Regarding safety in the phase 2 trial, the agent was generally well tolerated. Any-grade adverse effects (AEs) were observed in 84.8% of patients. The most common grade 1/2 AEs included fatigue (51.4%), nausea (32.4%), decreased appetite (21.0%), vomiting (18.1%), diarrhea (12.4%), constipation (9.5%), and neutropenia (5.7%).
Grade 3 or higher AEs that were mainly hematologic in nature were reported in 34.3% of patients, 10.5% of which were serious treatment-related AEs (TRAEs). Of these events, neutropenia and febrile neutropenia were observed in 5% of patients, each. No AE-related deaths were reported.
“Generally, [lurbinectedin] was a very well-tolerated drug, which is important in this clinical situation” said Sands. “Even in the patients who ended up not benefitting from the drug, [we] are not really harming them in the process. That is an important thing to consider in this patient population where it is so challenging to treat [patients]. Of course, we want to make sure that the [AEs] are not worsening patients’ quality of life.”
Less than 2% of patients who received lurbinectedin discontinued the drug due to AEs. Additionally, 22.1% and 26.3% of patients required dose delays and dose reductions, respectively.

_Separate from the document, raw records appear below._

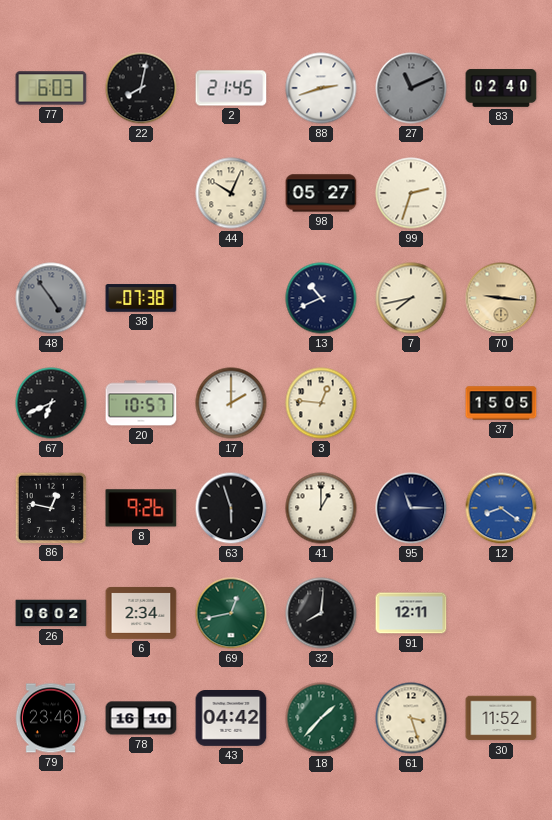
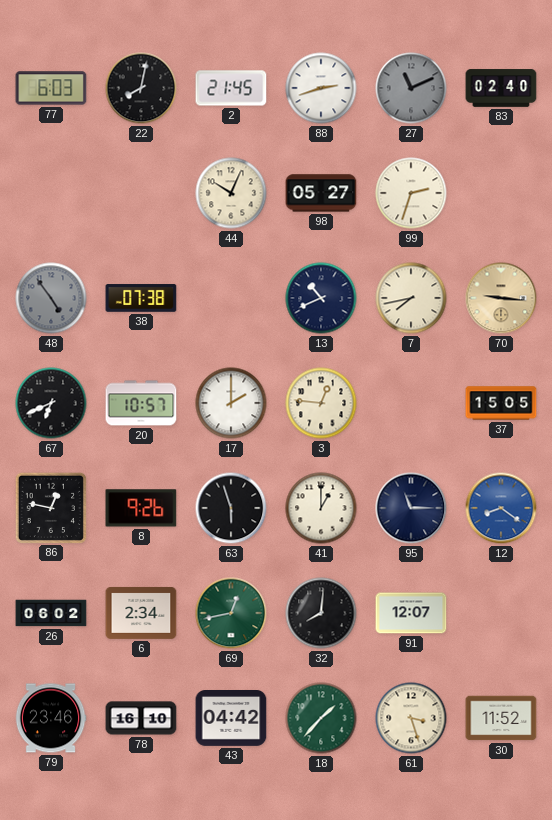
91: 12:11 -> 12:07
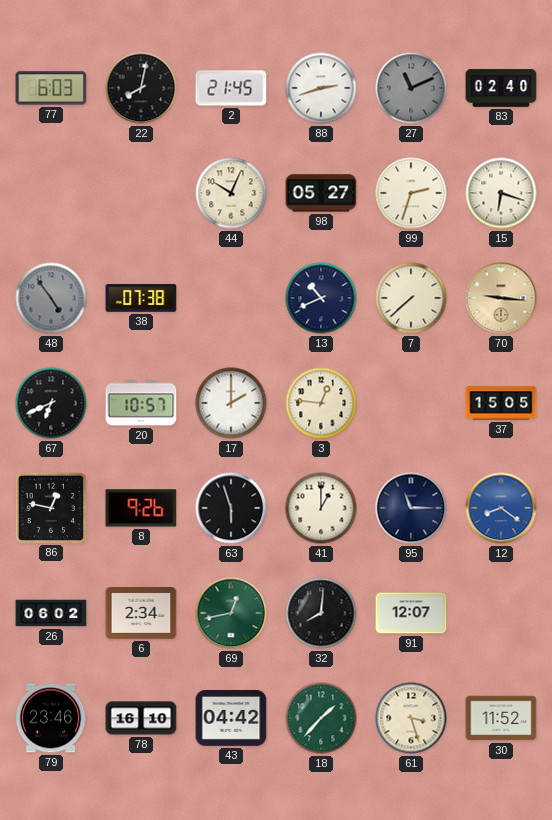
15: none -> 6:18
7: 7:43 -> 7:38
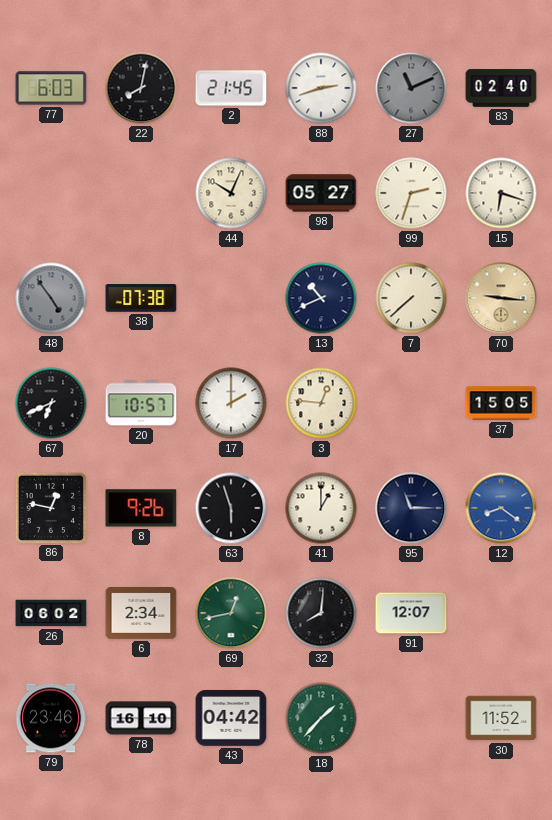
61: 3:27 -> none
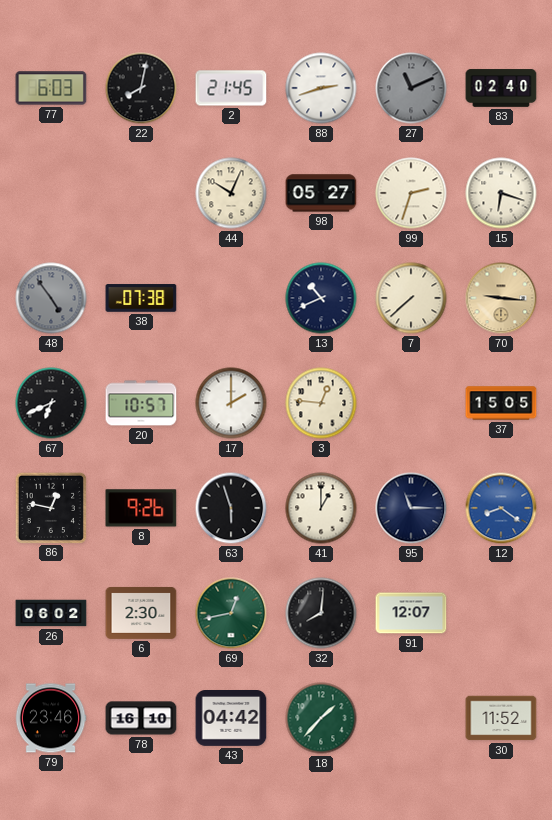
6: 2:34 -> 2:30
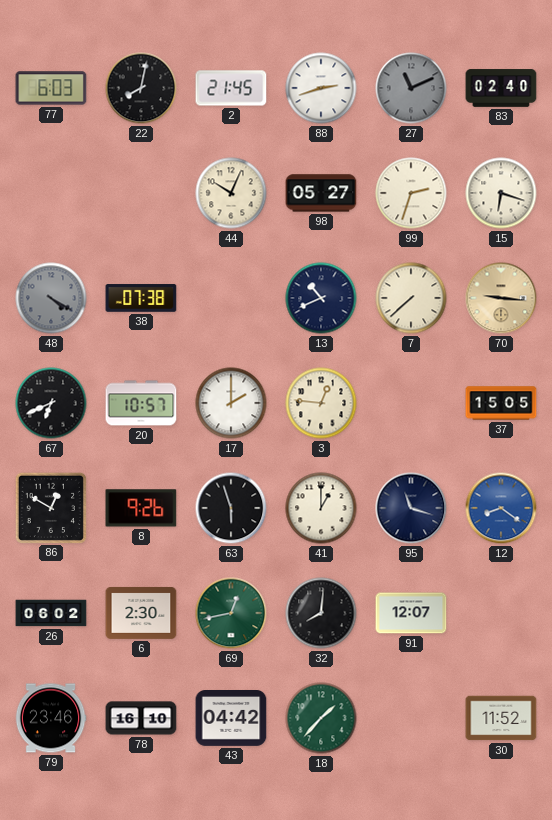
48: 4:54 -> 4:20
86: 12:47 -> 12:50
95: 11:15 -> 11:18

The accelerated approval allowed Jazz Pharmaceuticals to make lurbinectedin commercially available in the United States in July 2020. Continued approval for the indication will be contingent on the results of a confirmatory trial.
Based on the positive findings from the phase 2 study, lurbinectedin is being evaluated in combination with doxorubicin as a second-line treatment for patients with SCLC in the ongoing randomized phase 3 ATLANTIS trial (NCT02566993).